[Source data]
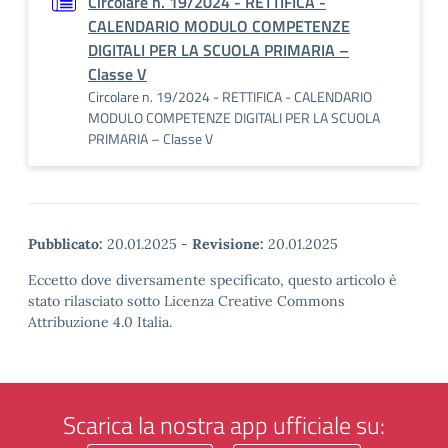
Circolare n. 19/2024 - RETTIFICA -
CALENDARIO MODULO COMPETENZE
DIGITALI PER LA SCUOLA PRIMARIA –
Classe V
Circolare n. 19/2024 - RETTIFICA - CALENDARIO
MODULO COMPETENZE DIGITALI PER LA SCUOLA
PRIMARIA – Classe V
Pubblicato:
20.01.2025
-
Revisione:
20.01.2025
Eccetto dove diversamente specificato, questo articolo è
stato rilasciato sotto Licenza Creative Commons
Attribuzione 4.0 Italia.
Scarica la nostra app ufficiale su:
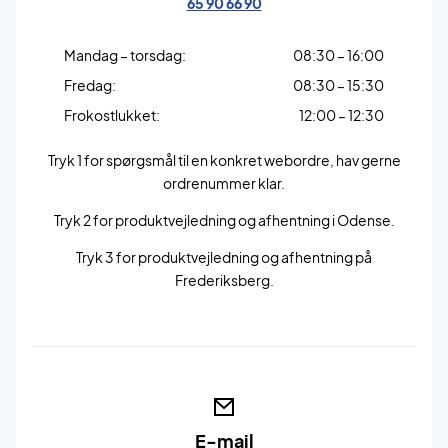
65 90 66 90
Mandag – torsdag:
08:30 – 16:00
Fredag:
08:30 – 15:30
Frokostlukket:
12:00 – 12:30
Tryk 1 for spørgsmål til en konkret webordre, hav gerne
ordrenummer klar.
Tryk 2 for produktvejledning og afhentning i Odense.
Tryk 3 for produktvejledning og afhentning på
Frederiksberg.
E-mail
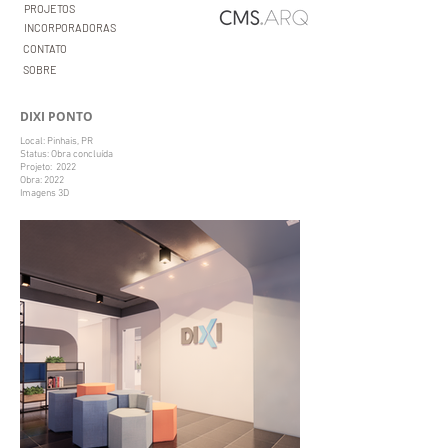
PROJETOS
INCORPORADORAS
CONTATO
SOBRE
DIXI PONTO
Local: Pinhais, PR
Status: Obra concluída
Projeto: 2022
Obra: 2022
Imagens 3D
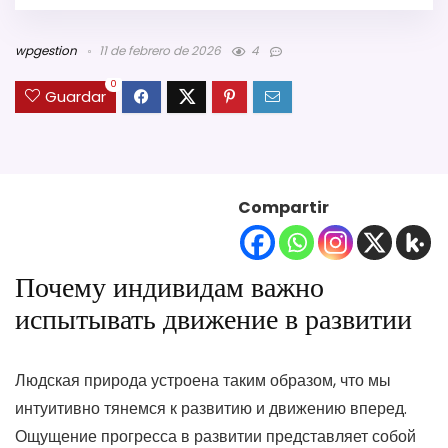
wpgestion
11 de febrero de 2026
4
0
Guardar
Compartir
Почему индивидам важно
испытывать движение в развитии
Людская природа устроена таким образом, что мы
интуитивно тянемся к развитию и движению вперед.
Ощущение прогресса в развитии представляет собой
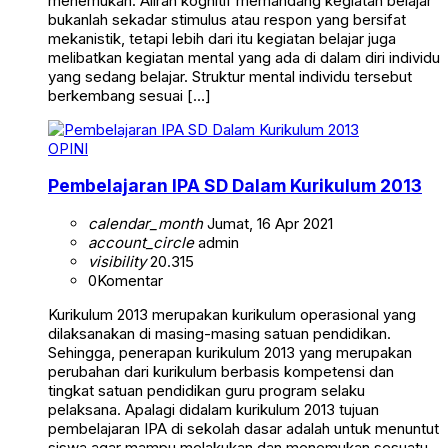
menemukan. Aliran kognitif memandang kegiatan belajar
bukanlah sekadar stimulus atau respon yang bersifat
mekanistik, tetapi lebih dari itu kegiatan belajar juga
melibatkan kegiatan mental yang ada di dalam diri individu
yang sedang belajar. Struktur mental individu tersebut
berkembang sesuai […]
OPINI
Pembelajaran IPA SD Dalam Kurikulum 2013
calendar_month
Jumat, 16 Apr 2021
account_circle
admin
visibility
20.315
0
Komentar
Kurikulum 2013 merupakan kurikulum operasional yang
dilaksanakan di masing-masing satuan pendidikan.
Sehingga, penerapan kurikulum 2013 yang merupakan
perubahan dari kurikulum berbasis kompetensi dan
tingkat satuan pendidikan guru program selaku
pelaksana. Apalagi didalam kurikulum 2013 tujuan
pembelajaran IPA di sekolah dasar adalah untuk menuntut
siswa agar mampu melakukan dan menemukan sesuatu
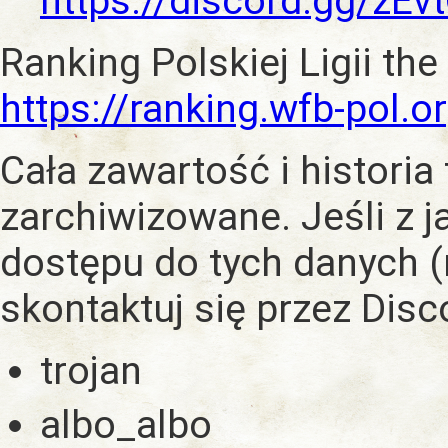
https://discord.gg/zE
Ranking Polskiej Ligii the
https://ranking.wfb-pol.o
Cała zawartość i historia
zarchiwizowane. Jeśli z 
dostępu do tych danych (
skontaktuj się przez Dis
trojan
albo_albo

__TASK ITEM__
Nothing but the lines from the first line of the data above through the line holding "stato rilasciato sotto" may appear in the response, copied exactly and without pictures.

__RESPONSE TO THE TASK__
Circolare n. 19/2024 - RETTIFICA -
CALENDARIO MODULO COMPETENZE
DIGITALI PER LA SCUOLA PRIMARIA –
Classe V
Circolare n. 19/2024 - RETTIFICA - CALENDARIO
MODULO COMPETENZE DIGITALI PER LA SCUOLA
PRIMARIA – Classe V
Pubblicato:
20.01.2025
-
Revisione:
20.01.2025
Eccetto dove diversamente specificato, questo articolo è
stato rilasciato sotto Licenza Creative Commons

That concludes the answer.